Stéfane Perraud
Le sarcophage de L. en M. (près de D.)
En parcourant la galerie, le visiteur découvre un espace mystérieux peuplé d’indices sculpturaux dont l’ensemble appelle à l’interprétation. Cette fiction, jouant de symboles, de signes et de lumières, se déploie sous une forme à la fois contemporaine et immémoriale.
Une lueur froide, inquiétante et douce, allant tel un fil conducteur, paraît provenir d’une source qu’il est difficile d’identifier, vecteur d’un message dans sa nature même. Un événement dont la puissance dramatique seule persiste, semble être le point commun des pièces présentées ici. Parmi les documents et les objets, les photographies et les dessins, se construit un récit lacunaire qu’il appartient à chacun de combler.
Au sous-sol, la pièce centrale, une installation vidéo, permet de visiter un second espace hors de la galerie par le biais d’une caméra motorisée. Cette dernière est conçue à la manière des robots destinés à visiter des sites sensibles, tels que les zones d’accidents nucléaires, certaines pyramides égyptiennes, ou encore la surface de la planète Mars. Le spectateur peut ainsi découvrir un espace mystérieux, sorte de cave qui met en perspective les autres œuvres de l’exposition.

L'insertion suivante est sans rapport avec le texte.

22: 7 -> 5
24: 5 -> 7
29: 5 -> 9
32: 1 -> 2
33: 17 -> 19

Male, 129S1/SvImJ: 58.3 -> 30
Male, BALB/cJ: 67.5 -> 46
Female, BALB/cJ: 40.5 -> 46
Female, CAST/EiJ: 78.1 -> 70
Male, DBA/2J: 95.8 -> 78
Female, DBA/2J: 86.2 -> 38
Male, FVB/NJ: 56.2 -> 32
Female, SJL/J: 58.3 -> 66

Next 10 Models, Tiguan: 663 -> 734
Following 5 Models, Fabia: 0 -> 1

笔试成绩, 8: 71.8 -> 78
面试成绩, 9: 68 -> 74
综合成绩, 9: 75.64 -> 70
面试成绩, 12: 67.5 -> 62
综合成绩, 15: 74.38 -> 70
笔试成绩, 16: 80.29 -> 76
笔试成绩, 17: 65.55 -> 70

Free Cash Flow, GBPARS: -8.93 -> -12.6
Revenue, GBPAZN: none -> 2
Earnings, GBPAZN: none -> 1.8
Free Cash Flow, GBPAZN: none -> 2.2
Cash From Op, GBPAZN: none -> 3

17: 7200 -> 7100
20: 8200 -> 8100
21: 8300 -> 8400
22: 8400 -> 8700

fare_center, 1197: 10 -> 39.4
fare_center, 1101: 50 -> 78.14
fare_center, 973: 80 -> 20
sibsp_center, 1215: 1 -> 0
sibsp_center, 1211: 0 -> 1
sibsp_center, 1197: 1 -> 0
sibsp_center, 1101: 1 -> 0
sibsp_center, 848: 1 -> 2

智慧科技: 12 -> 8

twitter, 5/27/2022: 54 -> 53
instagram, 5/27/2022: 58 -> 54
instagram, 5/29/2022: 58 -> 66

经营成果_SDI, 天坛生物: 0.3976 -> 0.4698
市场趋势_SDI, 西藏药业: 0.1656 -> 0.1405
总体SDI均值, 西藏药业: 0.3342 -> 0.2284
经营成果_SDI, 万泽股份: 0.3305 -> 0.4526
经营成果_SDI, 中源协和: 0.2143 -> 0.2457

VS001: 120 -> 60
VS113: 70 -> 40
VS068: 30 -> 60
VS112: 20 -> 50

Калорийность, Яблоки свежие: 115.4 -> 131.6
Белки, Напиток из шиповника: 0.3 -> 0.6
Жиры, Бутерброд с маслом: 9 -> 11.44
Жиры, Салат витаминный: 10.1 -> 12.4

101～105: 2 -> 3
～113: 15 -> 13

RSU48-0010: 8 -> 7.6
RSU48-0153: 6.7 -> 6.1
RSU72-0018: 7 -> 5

Tout juste exhumées d’une crypte dont la réalité demeure incertaine et fruits de la collision de différentes époques, les autres pièces accompagnant cette exploration, se renvoyant le même écho lumineux, apparaissent comme figées dans le bref instant précédant la révélation de leur énigme. Derrière la pierre et le métal écartés par la fouille, se dissimule le matériau radioactif, feu inaltérable qui porte la métaphore d’une mémoire qui subsiste éternellement, en dehors des corps et par delà l’espace.
Les lieux présents, tels qu’ils subsistent dans la mémoire, et les lieux imaginés se confondent alors. Les souvenirs, soumis à la dégradation et à la transformation qu’imposent les fluctuations de l’esprit, font l’objet d’une exploration minutieuse, symbolique et documentée, tangible et aussi vaporeuse qu’un souvenir parvenu de l’enfance ou d’ailleurs.
Cette recherche introspective, dont le modèle s’étend de l’antiquité et la naissance de l’écriture à la fouille robotisée et aux technologies de l’exploration contemporaine, détermine un terrain dont le paradoxe est qu’on ne peut ni le circonscrire ni le placer dans le temps. Les indices, s’ils proviennent d’un domaine parfaitement intime, résonnent dans l’espace collectif et proposent à chacun de repenser son histoire non comme un ensemble d’éléments finis, mais comme des sources dont la lumière perdure et se transforme.